Golpea fuerte y desespera. Se mira al espejo y encuentra una mujer de ojos grandes y oscuros, donde es difícil encontrar la pupila. Es ella, y está viva, viva en el sentido categórico de la palabra, viva en el sentido de energía suficiente para respirar, suspirar, y hacer algo. El termostato no está funcionando de la forma correcta. Hace frío y calor al mismo tiempo. También tiene sueño y no sueño a la vez. Por eso cuando duerme sueña y no sueña al tiempo. Sueña porque así es y no sueña porque no se acuerda. Hace una búsqueda exhaustiva y extensiva. Quita las sábanas, tira las almohadas, mueve la mesa de noche, la lámpara y el colchón. Tampoco. Va al espejo. Sigue la misma mujer de ojos grandes y oscuros, donde es difícil encontrar el estado de la pupila, que, de seguro, debe estar en ese estado en el cual, la luz le molesta, o, mejor, esta expuesta a la luz.

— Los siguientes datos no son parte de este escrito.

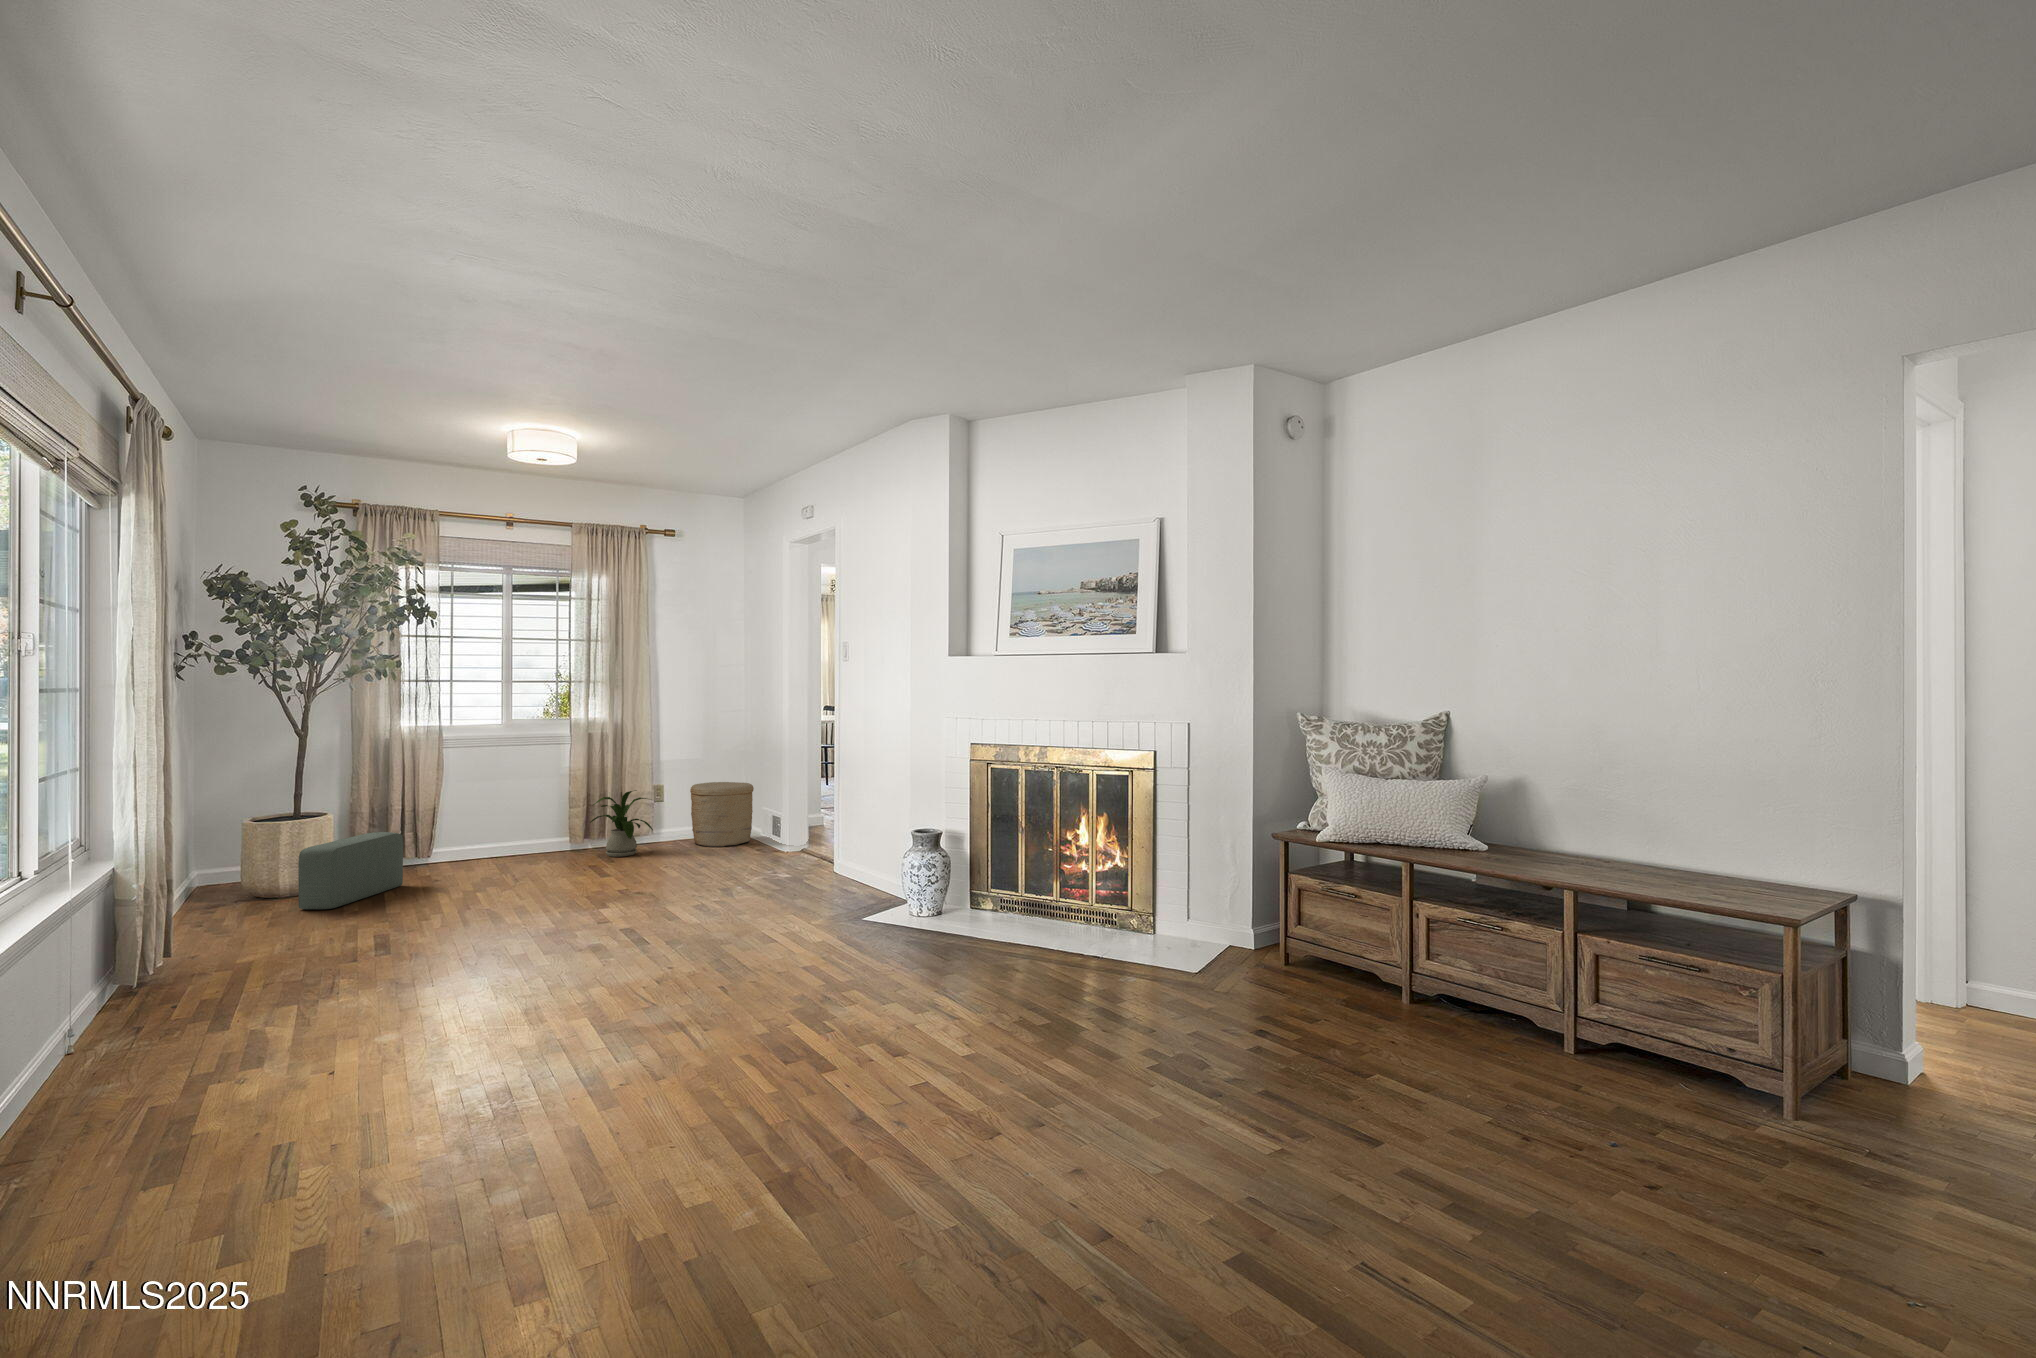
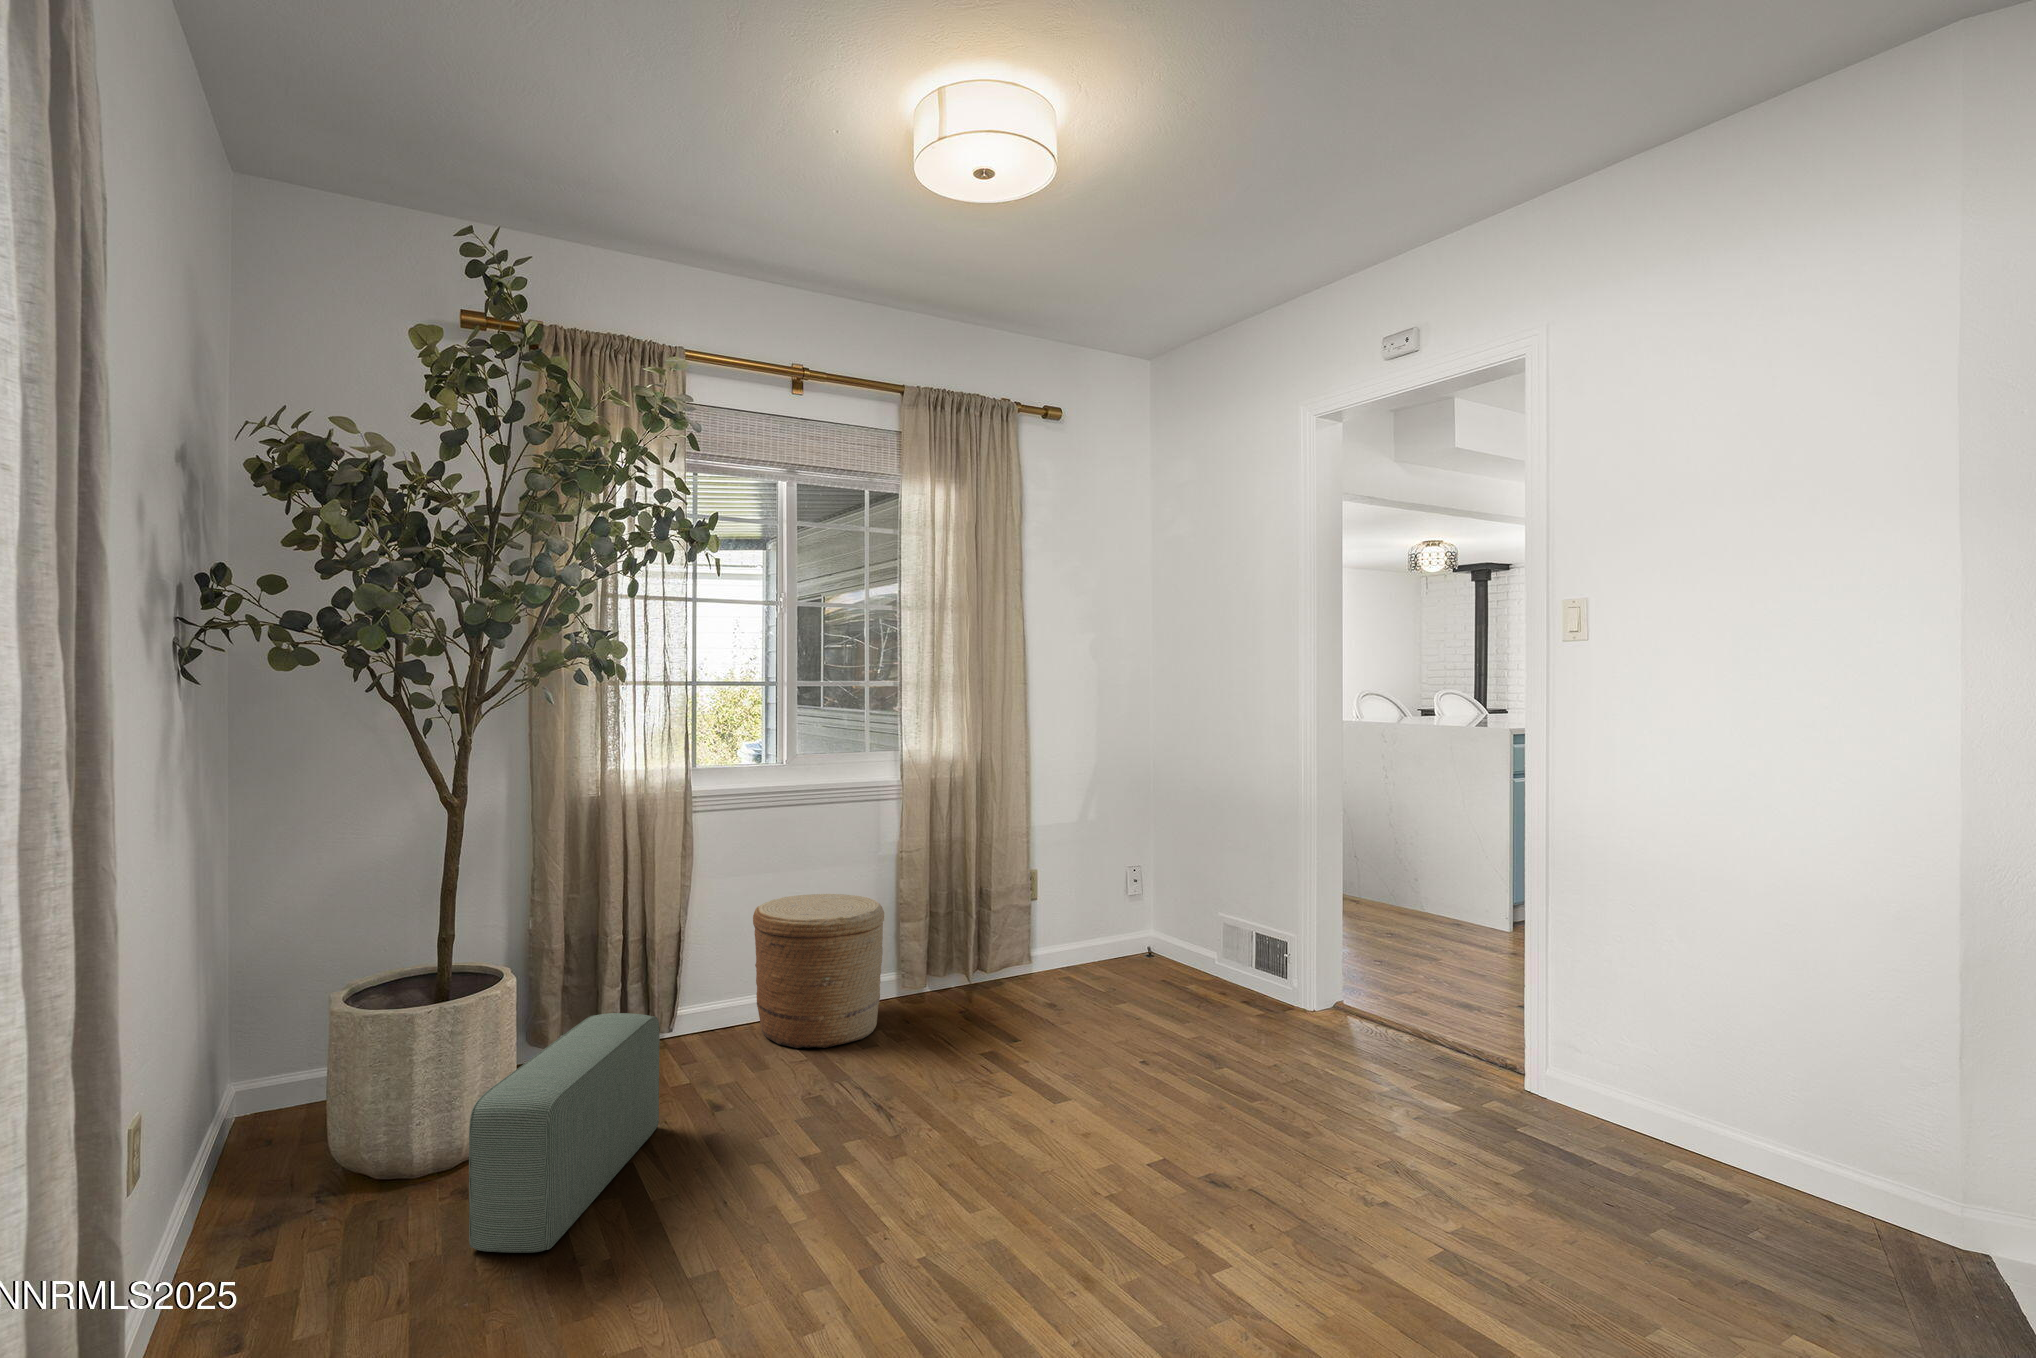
woven basket: present [690,782,754,847] -> present [753,894,884,1048]
house plant: present [591,790,653,857] -> none [942,892,1073,1021]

Es ella, otra vez, y sigue viva, o casi, casi en un sentido literal, casi porque tiene ganas de salir corriendo. El estómago grita un poco. Tal vez es hambre, o desespero, o ganas de ser más impaciente. Vuelve a la cama. Quita las sábanas, tira las almohadas, mueve la mesa de noche, la lámpara, el colchón y el computador. Tampoco. El reloj, que hace tic tac tac tic tic tac y así en sucesiva, está adentro. Golpea fuerte, desespera, y de nada, en absoluto, sirve el espejo.